Miriam Cates and I have a different idea of what Thatcherism was all about. To me, the Lady T era was more feminist than any other before or after because it included all people, including women, in its vision of work, wealth, power and success. It did so without all the carry on about menstruation and endometriosis and menopause and who knows what else that comes with female empowerment discourse today.
‘I felt like nothing more than a drudge,’ said Thatcher in a 1954 interview in Forward, a Conservative pamphlet, of being at home with two babies and the housework after the mental stimulation of chemistry and law. Later, she would extol the virtues of women’s role in the home as doting mothers and responsible housekeepers and decry ‘women’s lib’. But Thatcher had a quintessential belief in women’s ability to get to all the top tables, and she was among the few Conservatives to vote in favour of universal abortion (and the decriminalisation of homosexuality).

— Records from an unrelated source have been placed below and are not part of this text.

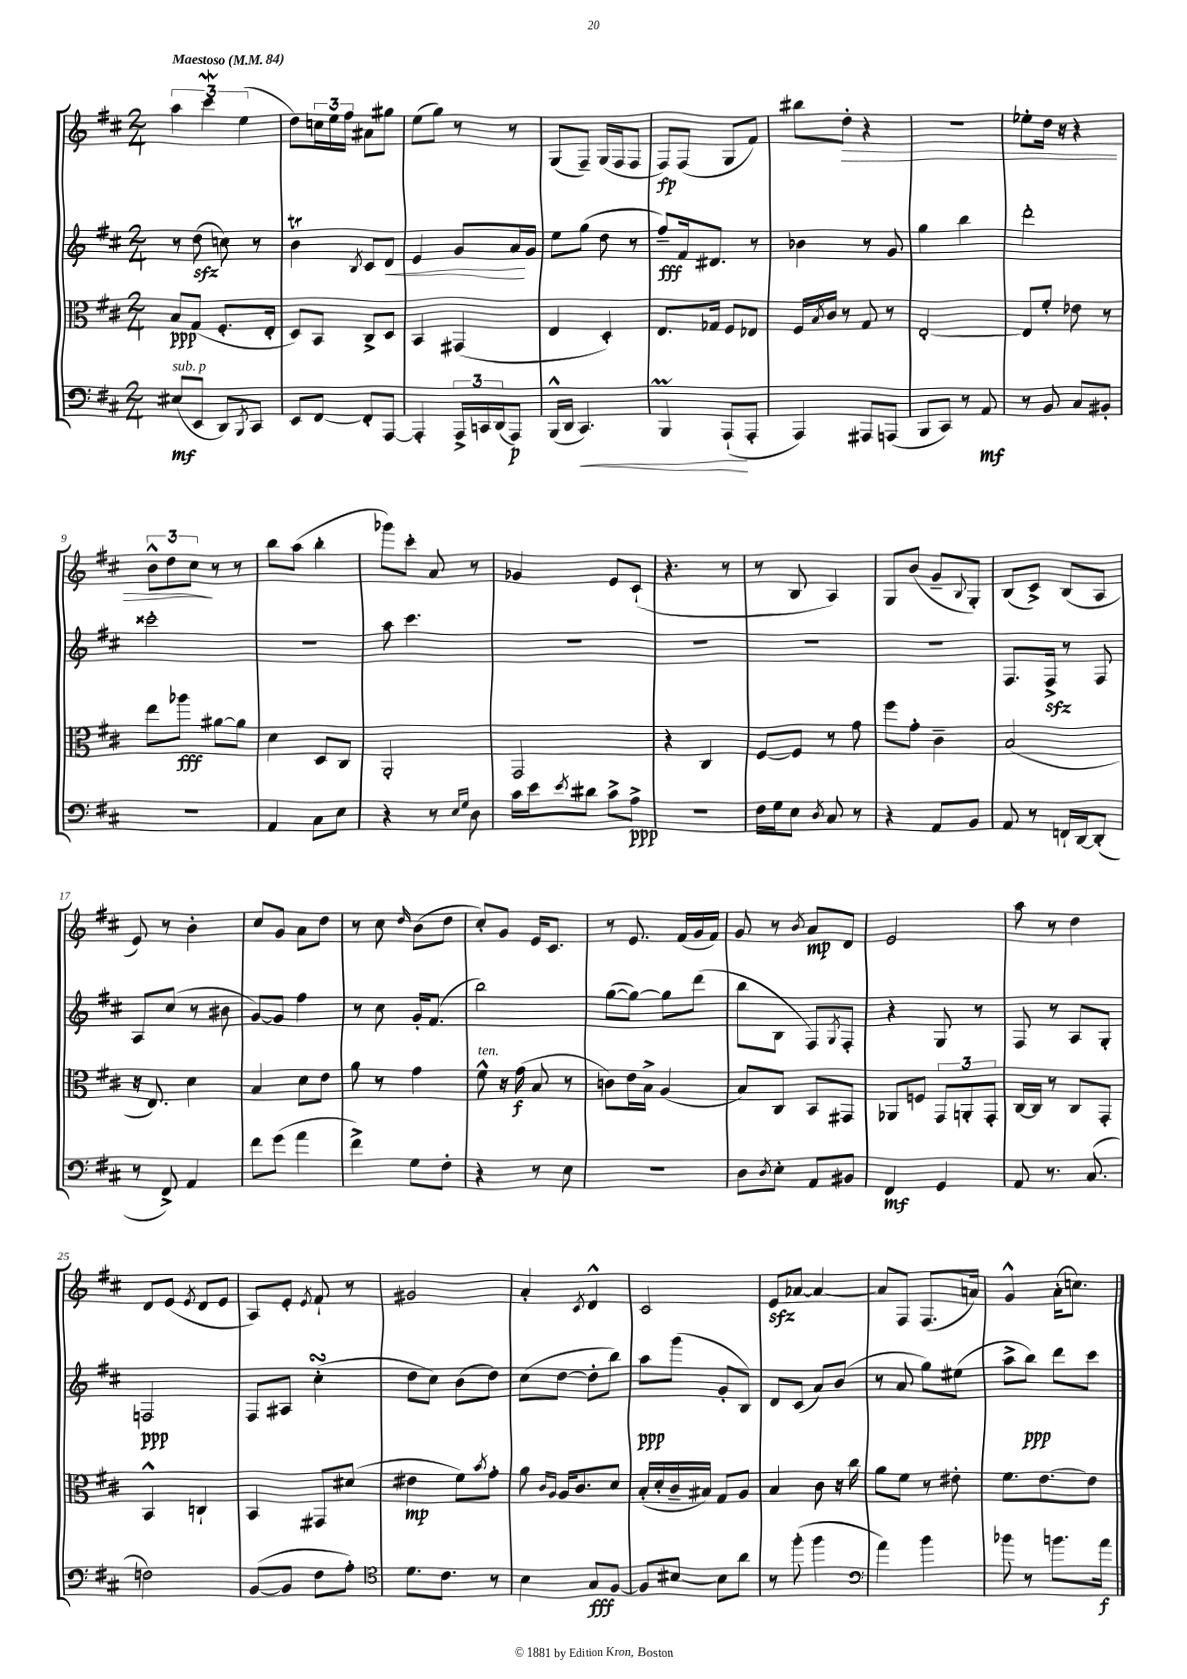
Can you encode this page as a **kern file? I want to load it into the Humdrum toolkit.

**kern	**dynam	**kern	**dynam	**kern	**dynam	**kern	**dynam
*part4	*part4	*part3	*part3	*part2	*part2	*part1	*part1
*staff4	*staff4	*staff3	*staff3	*staff2	*staff2	*staff1	*staff1
*clefF4	*	*clefC3	*	*clefG2	*	*clefG2	*
*k[f#c#]	*	*k[f#c#]	*	*k[f#c#]	*	*k[f#c#]	*
*M2/4	*	*M2/4	*	*M2/4	*	*M2/4	*
*MM84	*	*MM84	*	*MM84	*	*MM84	*
=1	=1	=1	=1	=1	=1	=1	=1
!	!	!	!	!	!	!LO:TX:a:B:t=Maestoso	!
!LO:TX:a:i:t=sub. p	!	!	!	!	!	!	!
(8E#X/L	mf	8B/L	ppp	8r	.	6aa\	.
8EE/J	.	(8G/J	.	(8ddzz\	.	.	.
.	.	.	.	.	.	6ccc#W\	.
8DD/L)	.	8.F#'/L	.	8ccn\)	.	.	.
.	.	.	.	.	.	(6ee\	.
8qBBB/	.	.	.	.	.	.	.
8CC#/J	.	.	.	8r	.	.	.
.	.	16E'/Jk	.	.	.	.	.
=2	=2	=2	=2	=2	=2	=2	=2
8EE/L	.	8D/L)	.	4bT\	.	8dd\L)	.
[8FF#/J	.	8BB/J	.	.	.	24ccn\L	.
.	.	.	.	.	.	24ee\	.
.	.	.	.	.	.	24ff#\JJ	.
.	.	.	.	8qB/	.	.	.
8FF#'/L]	.	8C#^/L	.	8c#/L	.	8a#X\L	.
!	!	!	!	!	!LO:HP:b	!	!
[8AAA/J	.	8D/J	.	8d/J	<	8gg#X\J	.
=3	=3	=3	=3	=3	=3	=3	=3
4AAA'/]	.	4BB/	.	4e/	.	(8ee\L	.
.	.	.	.	.	.	8gg\J)	.
24AAA^/LL	.	(4GG#X/	.	8g/L	.	8r	.
24CCn/	.	.	.	.	.	.	.
(24DD/J	.	.	.	.	.	.	.
8AAA/J)	p	.	.	16a/L	.	8r	.
.	.	.	.	16g/JJ	[	.	.
=4	=4	=4	=4	=4	=4	=4	=4
(16BBB^^/LL	.	4E/	.	8ee\L	.	(8G/L	.
16DD/JJ	.	.	.	.	.	.	.
!	!LO:HP:b	!	!	!	!	!	!
4.CC#/)	<	.	.	(8gg\J	.	8F#~/J)	.
.	.	4D'/)	.	8dd\	.	(16G/LL	.
.	.	.	.	.	.	16F#/J	.
.	.	.	.	8r	.	8F#/J	.
=5	=5	=5	=5	=5	=5	=5	=5
4BBBM/	.	8.E/L	.	8ff#~/L)	fff	8F#/L)	fp
.	.	.	.	16f#/k	.	(8F#/J	.
.	.	16G-X/Jk	.	8.d#X/J	.	.	.
(8AAA`/L	.	8F#/L	.	.	.	8G/L	.
8AAA'/J	[	8E-X/J	.	8r	.	8f#/J)	.
=6	=6	=6	=6	=6	=6	=6	=6
4AAA/)	.	16F#/LL	.	4b-X\	.	8bb#X\L	.
.	.	8qB/	.	.	.	.	.
.	.	16c#/JJ	.	.	.	.	.
!	!	!	!	!	!	!	!LO:HP:b
.	.	8r	.	.	.	8dd'\J	>
8AAA#X/L	.	8G/	.	8r	.	4r	.
(8AAAn/J	.	8r	.	8g/	.	.	.
=7	=7	=7	=7	=7	=7	=7	=7
8BBB/L	.	[2E'/	.	4gg\	.	2r	.
8CC#/J)	.	.	.	.	.	.	.
8r	.	.	.	4bb\	.	.	.
8AA/	mf	.	.	.	.	.	.
=8	=8	=8	=8	=8	=8	=8	=8
8r	.	8E/L]	.	2ddd'\	.	8ee-X'\L	.
8BB/	.	8f#'/J	.	.	.	16dd\Jk	.
.	.	.	.	.	.	16r	.
8C#/L	.	8e-X\	.	.	.	4r	.
8BB#X'/J	.	8r	.	.	.	.	.
!!LO:LB:g=z
=9	=9	=9	=9	=9	=9	=9	=9
2r	.	8ee\L	.	2ccc##X'\	.	12b^^\L	.
.	.	.	.	.	.	12dd\	.
.	.	8aa-X\J	fff	.	.	.	.
.	.	.	.	.	.	12cc#\J	.
.	.	[8a#X\L	.	.	.	8r	]
.	.	8a#\J]	.	.	.	8r	.
=10	=10	=10	=10	=10	=10	=10	=10
4AA/	.	4d\	.	2r	.	8bb\L	.
.	.	.	.	.	.	(8aa\J	.
8C#\L	.	8D/L	.	.	.	4bb'\	.
8E\J	.	8C#/J	.	.	.	.	.
=11	=11	=11	=11	=11	=11	=11	=11
4r	.	2AA'/	.	8aa\	.	8ggg-X\L)	.
.	.	.	.	4.ccc#\	.	8ccc#'\J	.
8r	.	.	.	.	.	8a/	.
16qqE/LL	.	.	.	.	.	.	.
16qqG/JJ	.	.	.	.	.	.	.
8D\	.	.	.	.	.	8r	.
=12	=12	=12	=12	=12	=12	=12	=12
16c#\LL	.	2GG/	.	2r	.	4g-X/	.
16e\J	.	.	.	.	.	.	.
8qe/	.	.	.	.	.	.	.
8d#X\J	.	.	.	.	.	.	.
8c#^\L	.	.	.	.	.	8e/L	.
8A^\J	ppp	.	.	.	.	(8c#`/J	.
=13	=13	=13	=13	=13	=13	=13	=13
2r	.	4r	.	2r	.	4.r	.
.	.	4C#/	.	.	.	.	.
.	.	.	.	.	.	8r	.
=14	=14	=14	=14	=14	=14	=14	=14
16F#\LL	.	[8F#/L	.	2r	.	8r	.
16G\J	.	.	.	.	.	.	.
8E\J	.	8F#/J]	.	.	.	8B/	.
8qD/	.	.	.	.	.	.	.
8C#/	.	8r	.	.	.	4A/)	.
8r	.	8g\	.	.	.	.	.
=15	=15	=15	=15	=15	=15	=15	=15
4r	.	8ff#\L	.	2r	.	8G/L	.
.	.	8g'\J	.	.	.	(8b/J	.
8AA/L	.	4c#~\	.	.	.	8g~/L	.
.	.	.	.	.	.	8qqB/	.
8BB/J	.	.	.	.	.	8G'/J)	.
=16	=16	=16	=16	=16	=16	=16	=16
8AA/	.	(2B/	.	8.F#/L	.	(8B/L	.
8r	.	.	.	.	.	8c#^/J)	.
.	.	.	.	16F#zz^/Jk	.	.	.
16FFn`/LL	.	.	.	8r	.	(8B/L	.
[16DD/J	.	.	.	.	.	.	.
(8DD'/J]	.	.	.	8F#/	.	8A/J	.
!!LO:LB:g=z
=17	=17	=17	=17	=17	=17	=17	=17
8r	.	16r	.	8A/L	.	8e/)	.
.	.	8.E/)	.	.	.	.	.
8FF#^/)	.	.	.	(8cc#/J	.	8r	.
4AA/	.	4d\	.	8r	.	4b'\	.
.	.	.	.	8b#X\	.	.	.
=18	=18	=18	=18	=18	=18	=18	=18
8f#\L	.	4B/	.	[8g/L)	.	8cc#/L	.
(8g\J	.	.	.	8g/J]	.	8g/J	.
4a\	.	8d\L	.	4ff#\	.	8a\L	.
.	.	8e\J	.	.	.	8dd\J	.
=19	=19	=19	=19	=19	=19	=19	=19
4f#^\)	.	8a\	.	8r	.	8r	.
.	.	8r	.	8cc#\	.	8cc#\	.
.	.	.	.	.	.	16qqdd/	.
8G\L	.	4g\	.	16g'/KL	.	(8b\L	.
.	.	.	.	(8.f#/J	.	.	.
8F#'\J	.	.	.	.	.	8dd\J	.
=20	=20	=20	=20	=20	=20	=20	=20
!	!	!LO:TX:a:i:t=ten.	!	!	!	!	!
4r	.	8f#^^\	.	2bb\)	.	8cc#'/L)	.
.	.	16r	.	.	.	8g/J	.
.	.	(16g\	f	.	.	.	.
8r	.	8B/	.	.	.	16e/KL	.
.	.	.	.	.	.	8.c#/J	.
8E\	.	8r	.	.	.	.	.
=21	=21	=21	=21	=21	=21	=21	=21
2r	.	8cn\L)	.	([8gg\L	.	8r	.
.	.	16e\L	.	8gg\J_)	.	8.e/	.
.	.	16B^\JJ	.	.	.	.	.
.	.	(4A/	.	8gg\L]	.	.	.
.	.	.	.	.	.	(16f#/LL	.
.	.	.	.	(8ddd\J	.	16g/	.
.	.	.	.	.	.	16f#/JJ)	.
=22	=22	=22	=22	=22	=22	=22	=22
8D\L	.	8B/L)	.	8bb\L	.	8g/	.
8qD/	.	.	.	.	.	.	.
8E'\J	.	8C#/J	.	8B\J	.	8r	.
.	.	.	.	.	.	8qb/	.
8AA/L	.	8BB/L	.	8F#/L)	.	8a/L	mp
.	.	.	.	8qG/	.	.	.
8BB#X/J	.	8GG#X/J	.	8F#'/J	.	8d/J	.
=23	=23	=23	=23	=23	=23	=23	=23
4FF#/	mf	8AA-X/L	.	4r	.	2e/	.
.	.	8Fn/J	.	.	.	.	.
4GG/	.	12GG/L	.	8G/	.	.	.
.	.	12AAn'/	.	.	.	.	.
.	.	.	.	8r	.	.	.
.	.	12GG'/J	.	.	.	.	.
=24	=24	=24	=24	=24	=24	=24	=24
8AA/	.	[16C#/LL	.	8F#/	.	8aa\	.
.	.	16C#/JJ]	.	.	.	.	.
8.r	.	8r	.	8r	.	8r	.
.	.	8C#/L	.	8A/L	.	4dd\	.
(8.C#/	.	.	.	.	.	.	.
.	.	8GG'/J	.	8G'/J	.	.	.
!!LO:LB:g=z
=25	=25	=25	=25	=25	=25	=25	=25
2Fn\)	.	4BB^^/	.	2Fn/	ppp	8d/L	.
.	.	.	.	.	.	(8e/J	.
.	.	.	.	.	.	8qe/	.
.	.	4Cn`/	.	.	.	8d/L	.
.	.	.	.	.	.	8e/J	.
=26	=26	=26	=26	=26	=26	=26	=26
([8BB/L	.	4BB/	.	8F#/L	.	8A/L)	.
8BB/J]	.	.	.	8A#X/J	.	8e'/J	.
.	.	.	.	.	.	8qe/	.
8F#\L	.	8GG#X/L	.	(4cc#sSsS'\	.	8f#`/	.
8A'\J)	.	(8d#X/J	.	.	.	8r	.
=27	=27	=27	=27	=27	=27	=27	=27
*clefC4	*	*	*	*	*	*	*
8.d\L	.	4e#X\	mp	8dd\L	.	2g#X/	.
.	.	.	.	8cc#\J)	.	.	.
8.c#\J	.	.	.	.	.	.	.
.	.	8f#\L)	.	(8b\L	.	.	.
.	.	8qb/	.	.	.	.	.
8r	.	8g'\J	.	8dd\J)	.	.	.
=28	=28	=28	=28	=28	=28	=28	=28
4B\	.	8a\	.	(8cc#\L	.	4a'/	.
.	.	16qqc#/LL	.	.	.	.	.
.	.	16qqA/JJ	.	.	.	.	.
.	.	16A/KL	.	[8dd\J	.	.	.
.	.	8.c#/	.	.	.	.	.
.	.	.	.	.	.	8qc#/	.
8G/L	fff	.	.	8dd'\L]	.	4d^^/	.
[8F#/J	.	8d/J	.	8bb\J)	.	.	.
=29	=29	=29	=29	=29	=29	=29	=29
8F#/L]	.	(16B'/LL	.	8aa\L	ppp	2c#/	.
.	.	16d'/	.	.	.	.	.
[8B#X/J	.	16c#~/	.	(8ggg\J	.	.	.
.	.	16B#X/JJ)	.	.	.	.	.
8B#\L]	.	8G/L	.	8g'/L	.	.	.
8a\J	.	8A/J	.	8B/J)	.	.	.
=30	=30	=30	=30	=30	=30	=30	=30
8r	.	4B/	.	8d/L	.	8ezz/L	.
(8ff#'\	.	.	.	(8c#/J	.	[8a-X/J	.
4ff#\	.	8c#\	.	8a/L)	.	4a-/_	.
.	.	16r	.	(8b/J	.	.	.
.	.	16cc#\	.	.	.	.	.
=31	=31	=31	=31	=31	=31	=31	=31
*clefF4	*	*	*	*	*	*	*
4a\)	.	8a\L	.	8r	.	8a-/L]	.
.	.	8f#\J	.	8a/	.	8F#/J	.
4b\	.	8r	.	8gg\L)	.	(8.F#/L	.
.	.	8e#X'\	.	(8ee#X\J	.	.	.
.	.	.	.	.	.	16an/Jk)	.
=32	=32	=32	=32	=32	=32	=32	=32
8b-X\	.	8.f#\L	.	8aa^\L	.	4g^^/	.
8r	.	.	.	8bb\J)	ppp	.	.
.	.	[8.e\	.	.	.	.	.
8.bn\L	.	.	.	8ddd\L	.	(16a'\KL	.
.	.	.	.	.	.	8.ccn\J)	.
.	.	8e\J]	.	8ccc#\J	.	.	.
16a\Jk	f	.	.	.	.	.	.
==	==	==	==	==	==	==	==
*-	*-	*-	*-	*-	*-	*-	*-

The ‘no one can replace mum’ idea seems naive and uncreative, strongly rooted in Victorian ideas of domesticity
But to Miriam Cates, Thatcher’s laser focus on incentivising economic ambition for all members of society is at odds with all that is good for women. The Tories, she told the Telegraph’s Chopper podcast last week, need to finally break free of the influence of the Thatcher years which, she said, were ‘unconservative’. She criticised Jeremy Hunt’s childcare reforms for handing incentives to working parents, not stay at home mums, and argued for tax-breaks for full-time mothers as recognition for their ‘investment in society’. Cates spoke scathingly of ‘outsourc[ing] that unbreakable bond to institutional childcare’ and added: ‘no one can replace mum’.
It’s true that Cates is espousing a standard Conservative narrative about the glories of 24/7 motherhood, of being there for every burp and gurgle and first word, of the dignity of women’s charge over warm pies and their unique role in forging lovely traditional family bonds and a cosy hearth. But I prefer Thatcher’s more sophisticated approach: on one hand, to speak warmly of women’s role in the home and on the other, to put policy energy into encouraging everyone to have the best careers they can, leaving them to work out the rest.
What Thatcher knew is that everybody likes money (even lefties), especially money they’ve earned themselves. Creating an environment in which people can reap the rewards of their work, or their wealth, was something she could do. But, beyond guaranteeing freedom of sexuality and the right to abortion, she also knew that foisting philosophies of gender (‘no one can replace mum’) or the politics of personal choice (what value to place on marriage and reproduction) was not the best use of the state, especially the fiscally liberal one Britain urgently needed.
Speaking as someone whose mother worked full-time while raising two children, the ‘no one can replace mum’ idea seems naive and uncreative, strongly rooted in sentimentalised Victorian ideas of domesticity. It’s also a little misleading: no one is replacing mum. But someone, or some people, are allowing little Juno or Oscar to be looked after brilliantly. Meanwhile mum can continue to build her career, retain professional confidence, stay sane, and help shore up family finances, which will in turn help when little Oscar wants to go to an expensive university.
Children can love many people at once. Mum will always be front of the queue, but there’s room for nursery staff, babysitters, neighbours, grandparents, au pairs and nannies – and even, god forbid, dad. It is a huge mistake to think that children need their mothers there all the time. What they need is to feel safe, secure, and loved and the two are not necessarily the same thing.
A true feminist, a la Thatcher, might figure that it doesn’t hurt for a child to see their mother building a thriving career; seeing mine do so was inspiring and made me more confident. It’s true that one can argue over how well Thatcher’s children turned out, but there are never any guarantees whether you’re a housewife or a stock broker – or the most important PM in post-war British history.
Perhaps the most serious political problem with the Catesian perspective is that on one hand it encourages mothers to ‘lean out’ of work and the world of professional ambition, to quote the much-maligned but excellent Cheryl Sandberg, and then to blame patriarchy when women are still relatively absent from the top tables of business and global affairs. But I don’t think you can have it both ways.
For this reason, Rishi and Hunt’s childcare policy – aimed at making it easier for women to go back to work after having children – is a good one, exactly because it channels the spirit of Thatcher.